■ What the task requires:
Gather all lines in the data that hold the string "tamaños".

■ Dataset content:

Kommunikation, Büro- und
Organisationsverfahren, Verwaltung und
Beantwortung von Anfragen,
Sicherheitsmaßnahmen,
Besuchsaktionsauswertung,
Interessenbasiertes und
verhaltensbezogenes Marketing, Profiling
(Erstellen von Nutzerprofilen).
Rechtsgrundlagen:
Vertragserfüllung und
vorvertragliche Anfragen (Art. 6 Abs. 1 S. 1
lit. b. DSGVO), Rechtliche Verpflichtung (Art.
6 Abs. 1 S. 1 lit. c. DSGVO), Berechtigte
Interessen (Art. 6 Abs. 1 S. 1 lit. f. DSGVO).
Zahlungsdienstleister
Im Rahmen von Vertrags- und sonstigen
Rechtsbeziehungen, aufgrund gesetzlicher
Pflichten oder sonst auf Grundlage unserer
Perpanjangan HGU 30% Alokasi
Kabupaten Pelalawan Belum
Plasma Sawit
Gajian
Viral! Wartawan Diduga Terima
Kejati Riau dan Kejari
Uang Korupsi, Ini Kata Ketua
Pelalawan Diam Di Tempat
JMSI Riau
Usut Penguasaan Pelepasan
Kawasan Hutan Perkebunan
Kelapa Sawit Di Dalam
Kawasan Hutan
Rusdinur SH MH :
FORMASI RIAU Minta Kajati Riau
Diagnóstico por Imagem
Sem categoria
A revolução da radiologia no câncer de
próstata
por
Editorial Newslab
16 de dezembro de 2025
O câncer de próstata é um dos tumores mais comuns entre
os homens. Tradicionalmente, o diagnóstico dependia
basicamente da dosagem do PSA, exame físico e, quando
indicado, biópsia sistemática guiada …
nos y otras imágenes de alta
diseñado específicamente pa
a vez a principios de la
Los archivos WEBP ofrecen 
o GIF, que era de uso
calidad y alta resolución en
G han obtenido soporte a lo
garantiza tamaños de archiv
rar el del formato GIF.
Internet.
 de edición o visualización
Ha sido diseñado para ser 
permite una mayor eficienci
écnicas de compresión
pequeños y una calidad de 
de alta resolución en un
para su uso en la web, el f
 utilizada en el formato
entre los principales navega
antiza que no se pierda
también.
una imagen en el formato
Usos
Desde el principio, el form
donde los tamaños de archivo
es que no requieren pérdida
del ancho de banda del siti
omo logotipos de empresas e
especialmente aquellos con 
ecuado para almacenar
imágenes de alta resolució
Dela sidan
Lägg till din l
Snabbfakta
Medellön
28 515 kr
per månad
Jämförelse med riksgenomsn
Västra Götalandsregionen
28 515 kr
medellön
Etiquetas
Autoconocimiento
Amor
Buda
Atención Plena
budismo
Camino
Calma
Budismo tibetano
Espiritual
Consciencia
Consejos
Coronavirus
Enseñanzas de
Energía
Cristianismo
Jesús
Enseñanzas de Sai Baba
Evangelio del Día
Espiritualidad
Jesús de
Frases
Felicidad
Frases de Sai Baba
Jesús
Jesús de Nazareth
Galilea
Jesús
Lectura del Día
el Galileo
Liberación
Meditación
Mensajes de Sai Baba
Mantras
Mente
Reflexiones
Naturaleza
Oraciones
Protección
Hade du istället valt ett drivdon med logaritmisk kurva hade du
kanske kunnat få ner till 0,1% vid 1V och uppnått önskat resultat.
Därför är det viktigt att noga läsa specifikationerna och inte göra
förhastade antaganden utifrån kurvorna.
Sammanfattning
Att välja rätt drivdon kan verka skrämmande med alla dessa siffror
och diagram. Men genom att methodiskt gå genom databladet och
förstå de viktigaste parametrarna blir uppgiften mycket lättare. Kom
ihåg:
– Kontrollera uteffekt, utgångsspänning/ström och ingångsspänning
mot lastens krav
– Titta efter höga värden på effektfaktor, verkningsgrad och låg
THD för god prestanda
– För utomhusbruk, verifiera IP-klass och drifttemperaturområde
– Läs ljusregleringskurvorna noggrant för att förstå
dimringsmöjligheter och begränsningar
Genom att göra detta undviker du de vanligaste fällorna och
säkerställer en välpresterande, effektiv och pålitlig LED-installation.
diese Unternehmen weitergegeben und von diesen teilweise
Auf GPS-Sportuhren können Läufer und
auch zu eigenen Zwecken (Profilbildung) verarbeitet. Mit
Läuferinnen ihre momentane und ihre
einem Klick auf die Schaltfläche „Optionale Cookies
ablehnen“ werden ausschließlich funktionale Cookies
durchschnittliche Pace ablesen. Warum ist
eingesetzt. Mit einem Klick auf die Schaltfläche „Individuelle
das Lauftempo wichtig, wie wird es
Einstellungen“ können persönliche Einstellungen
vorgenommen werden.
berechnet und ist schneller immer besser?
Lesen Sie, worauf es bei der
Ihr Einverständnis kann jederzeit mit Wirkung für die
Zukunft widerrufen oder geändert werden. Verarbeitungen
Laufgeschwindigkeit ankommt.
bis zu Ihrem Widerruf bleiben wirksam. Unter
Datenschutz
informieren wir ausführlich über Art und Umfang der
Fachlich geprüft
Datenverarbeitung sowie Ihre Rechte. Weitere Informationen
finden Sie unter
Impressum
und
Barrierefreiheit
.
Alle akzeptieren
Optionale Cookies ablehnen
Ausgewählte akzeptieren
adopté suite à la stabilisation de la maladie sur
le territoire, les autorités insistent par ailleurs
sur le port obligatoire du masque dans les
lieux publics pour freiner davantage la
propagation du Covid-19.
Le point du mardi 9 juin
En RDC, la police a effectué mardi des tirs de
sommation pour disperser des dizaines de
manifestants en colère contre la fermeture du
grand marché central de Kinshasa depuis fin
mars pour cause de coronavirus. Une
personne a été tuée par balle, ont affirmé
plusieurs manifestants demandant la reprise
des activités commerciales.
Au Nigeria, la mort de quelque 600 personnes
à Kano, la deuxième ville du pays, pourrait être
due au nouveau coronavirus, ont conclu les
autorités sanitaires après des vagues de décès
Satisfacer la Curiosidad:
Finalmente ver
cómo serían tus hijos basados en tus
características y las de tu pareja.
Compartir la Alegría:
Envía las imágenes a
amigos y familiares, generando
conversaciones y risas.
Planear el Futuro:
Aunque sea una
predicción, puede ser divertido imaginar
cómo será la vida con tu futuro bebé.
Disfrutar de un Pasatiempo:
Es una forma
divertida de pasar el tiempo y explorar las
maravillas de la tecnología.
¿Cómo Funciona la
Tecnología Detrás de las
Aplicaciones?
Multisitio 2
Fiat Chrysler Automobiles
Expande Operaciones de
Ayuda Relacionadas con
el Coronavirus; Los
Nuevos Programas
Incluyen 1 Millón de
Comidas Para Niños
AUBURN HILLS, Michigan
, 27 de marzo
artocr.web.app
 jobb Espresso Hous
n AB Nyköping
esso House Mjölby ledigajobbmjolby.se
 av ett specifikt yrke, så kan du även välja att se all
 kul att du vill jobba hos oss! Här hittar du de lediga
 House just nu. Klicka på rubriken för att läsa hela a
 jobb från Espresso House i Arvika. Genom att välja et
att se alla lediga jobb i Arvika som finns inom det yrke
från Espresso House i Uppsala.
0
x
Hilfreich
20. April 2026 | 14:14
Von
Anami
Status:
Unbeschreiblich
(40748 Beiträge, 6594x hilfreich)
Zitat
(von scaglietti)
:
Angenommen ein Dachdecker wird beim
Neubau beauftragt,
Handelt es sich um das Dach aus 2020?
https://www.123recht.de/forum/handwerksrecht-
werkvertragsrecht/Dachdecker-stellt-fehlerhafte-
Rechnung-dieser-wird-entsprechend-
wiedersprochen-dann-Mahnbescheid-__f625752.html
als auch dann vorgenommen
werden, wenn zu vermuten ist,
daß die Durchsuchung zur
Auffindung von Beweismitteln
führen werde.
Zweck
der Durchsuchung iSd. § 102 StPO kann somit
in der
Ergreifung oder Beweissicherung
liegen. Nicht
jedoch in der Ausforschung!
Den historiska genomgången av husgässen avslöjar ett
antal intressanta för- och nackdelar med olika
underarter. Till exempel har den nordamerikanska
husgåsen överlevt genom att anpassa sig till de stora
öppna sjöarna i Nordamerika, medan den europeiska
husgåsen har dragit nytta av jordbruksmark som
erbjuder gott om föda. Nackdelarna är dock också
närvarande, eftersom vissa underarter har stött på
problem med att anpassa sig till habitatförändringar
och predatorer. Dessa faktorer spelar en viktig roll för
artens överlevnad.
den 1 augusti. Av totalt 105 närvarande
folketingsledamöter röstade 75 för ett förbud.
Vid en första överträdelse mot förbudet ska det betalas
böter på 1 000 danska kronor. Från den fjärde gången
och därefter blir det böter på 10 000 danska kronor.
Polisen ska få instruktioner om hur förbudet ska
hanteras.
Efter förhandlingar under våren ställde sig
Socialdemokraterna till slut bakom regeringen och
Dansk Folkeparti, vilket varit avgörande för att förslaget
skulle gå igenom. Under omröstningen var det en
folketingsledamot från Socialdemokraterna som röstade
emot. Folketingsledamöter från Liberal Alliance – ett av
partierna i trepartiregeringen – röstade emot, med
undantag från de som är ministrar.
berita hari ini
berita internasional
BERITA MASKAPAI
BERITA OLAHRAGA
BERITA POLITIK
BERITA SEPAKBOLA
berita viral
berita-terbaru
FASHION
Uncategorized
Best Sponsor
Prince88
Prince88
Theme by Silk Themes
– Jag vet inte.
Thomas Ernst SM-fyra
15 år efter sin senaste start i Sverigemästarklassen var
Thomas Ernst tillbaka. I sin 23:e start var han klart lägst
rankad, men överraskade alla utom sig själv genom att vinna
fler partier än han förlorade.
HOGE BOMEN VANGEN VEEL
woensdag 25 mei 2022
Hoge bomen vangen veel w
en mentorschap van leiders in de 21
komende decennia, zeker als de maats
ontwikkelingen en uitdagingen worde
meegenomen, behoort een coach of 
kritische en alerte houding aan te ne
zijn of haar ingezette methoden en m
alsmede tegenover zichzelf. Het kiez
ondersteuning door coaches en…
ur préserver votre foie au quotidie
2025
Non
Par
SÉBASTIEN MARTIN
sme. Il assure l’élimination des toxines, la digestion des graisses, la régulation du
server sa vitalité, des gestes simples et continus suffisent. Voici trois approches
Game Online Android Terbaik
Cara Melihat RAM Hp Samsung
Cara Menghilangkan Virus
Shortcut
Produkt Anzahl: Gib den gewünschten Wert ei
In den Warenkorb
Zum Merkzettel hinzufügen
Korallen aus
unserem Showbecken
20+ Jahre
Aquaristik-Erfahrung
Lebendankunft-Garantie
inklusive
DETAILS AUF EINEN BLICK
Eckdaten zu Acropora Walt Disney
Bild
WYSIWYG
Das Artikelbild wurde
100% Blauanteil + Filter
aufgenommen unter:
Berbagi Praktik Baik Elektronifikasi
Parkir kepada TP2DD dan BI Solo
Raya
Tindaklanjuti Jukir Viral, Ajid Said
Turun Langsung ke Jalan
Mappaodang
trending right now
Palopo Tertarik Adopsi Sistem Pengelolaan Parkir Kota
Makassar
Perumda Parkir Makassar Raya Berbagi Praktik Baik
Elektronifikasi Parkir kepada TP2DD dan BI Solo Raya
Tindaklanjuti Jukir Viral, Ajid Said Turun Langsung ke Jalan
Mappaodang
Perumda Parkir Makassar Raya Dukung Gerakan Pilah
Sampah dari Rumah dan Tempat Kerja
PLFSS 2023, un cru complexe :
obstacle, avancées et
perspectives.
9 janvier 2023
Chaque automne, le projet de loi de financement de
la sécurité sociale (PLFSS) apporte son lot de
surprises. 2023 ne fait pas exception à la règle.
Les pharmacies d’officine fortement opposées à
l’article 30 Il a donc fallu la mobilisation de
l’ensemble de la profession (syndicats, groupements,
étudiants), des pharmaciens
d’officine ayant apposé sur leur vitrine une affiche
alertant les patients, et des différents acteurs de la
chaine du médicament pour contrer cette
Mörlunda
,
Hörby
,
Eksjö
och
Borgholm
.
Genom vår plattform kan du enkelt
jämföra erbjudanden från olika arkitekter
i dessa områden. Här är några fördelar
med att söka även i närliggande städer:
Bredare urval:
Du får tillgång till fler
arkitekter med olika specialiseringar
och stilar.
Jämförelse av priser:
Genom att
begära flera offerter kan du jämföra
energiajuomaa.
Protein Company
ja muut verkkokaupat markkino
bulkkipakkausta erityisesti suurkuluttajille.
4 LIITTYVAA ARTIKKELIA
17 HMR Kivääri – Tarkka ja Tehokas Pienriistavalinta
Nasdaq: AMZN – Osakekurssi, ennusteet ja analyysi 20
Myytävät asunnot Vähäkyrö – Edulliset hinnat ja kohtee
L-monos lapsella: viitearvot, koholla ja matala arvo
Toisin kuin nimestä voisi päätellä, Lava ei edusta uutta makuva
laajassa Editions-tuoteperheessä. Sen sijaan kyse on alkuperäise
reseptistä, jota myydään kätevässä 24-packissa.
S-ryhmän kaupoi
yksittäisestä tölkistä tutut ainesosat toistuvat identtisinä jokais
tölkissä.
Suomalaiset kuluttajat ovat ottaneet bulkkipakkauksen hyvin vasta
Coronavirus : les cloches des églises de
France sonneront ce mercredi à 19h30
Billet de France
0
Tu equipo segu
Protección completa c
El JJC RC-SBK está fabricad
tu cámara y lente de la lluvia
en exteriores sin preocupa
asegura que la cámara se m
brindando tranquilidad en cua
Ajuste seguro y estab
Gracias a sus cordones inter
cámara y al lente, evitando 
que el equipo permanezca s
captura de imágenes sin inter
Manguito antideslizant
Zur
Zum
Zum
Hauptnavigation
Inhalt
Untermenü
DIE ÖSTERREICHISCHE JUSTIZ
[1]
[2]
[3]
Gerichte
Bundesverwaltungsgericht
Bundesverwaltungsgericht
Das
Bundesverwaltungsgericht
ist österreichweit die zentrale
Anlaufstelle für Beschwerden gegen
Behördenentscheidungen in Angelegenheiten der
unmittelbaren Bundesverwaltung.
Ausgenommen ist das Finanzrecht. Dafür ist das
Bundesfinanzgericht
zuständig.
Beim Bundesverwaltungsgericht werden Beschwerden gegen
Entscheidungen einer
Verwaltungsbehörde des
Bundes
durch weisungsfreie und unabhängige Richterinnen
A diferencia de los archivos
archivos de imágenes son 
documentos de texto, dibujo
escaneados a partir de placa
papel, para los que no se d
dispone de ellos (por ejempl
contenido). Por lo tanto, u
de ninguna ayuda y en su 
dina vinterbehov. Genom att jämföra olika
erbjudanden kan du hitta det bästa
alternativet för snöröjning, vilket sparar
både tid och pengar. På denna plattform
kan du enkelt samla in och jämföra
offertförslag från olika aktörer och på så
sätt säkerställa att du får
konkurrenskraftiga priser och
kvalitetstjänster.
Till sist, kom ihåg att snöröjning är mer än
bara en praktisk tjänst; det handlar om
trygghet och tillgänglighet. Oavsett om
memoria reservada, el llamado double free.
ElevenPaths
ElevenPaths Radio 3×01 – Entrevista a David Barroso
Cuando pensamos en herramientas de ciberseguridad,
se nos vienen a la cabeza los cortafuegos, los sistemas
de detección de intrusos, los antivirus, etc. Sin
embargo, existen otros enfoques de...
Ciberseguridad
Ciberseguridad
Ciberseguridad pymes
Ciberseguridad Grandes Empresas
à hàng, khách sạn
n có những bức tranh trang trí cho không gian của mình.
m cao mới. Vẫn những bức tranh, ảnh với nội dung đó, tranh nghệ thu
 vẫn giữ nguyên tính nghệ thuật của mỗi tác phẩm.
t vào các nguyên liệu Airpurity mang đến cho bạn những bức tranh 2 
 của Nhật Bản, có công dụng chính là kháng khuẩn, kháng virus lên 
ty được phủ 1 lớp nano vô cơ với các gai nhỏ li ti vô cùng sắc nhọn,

■ Solution to this task:
garantiza tamaños de archiv
donde los tamaños de archivo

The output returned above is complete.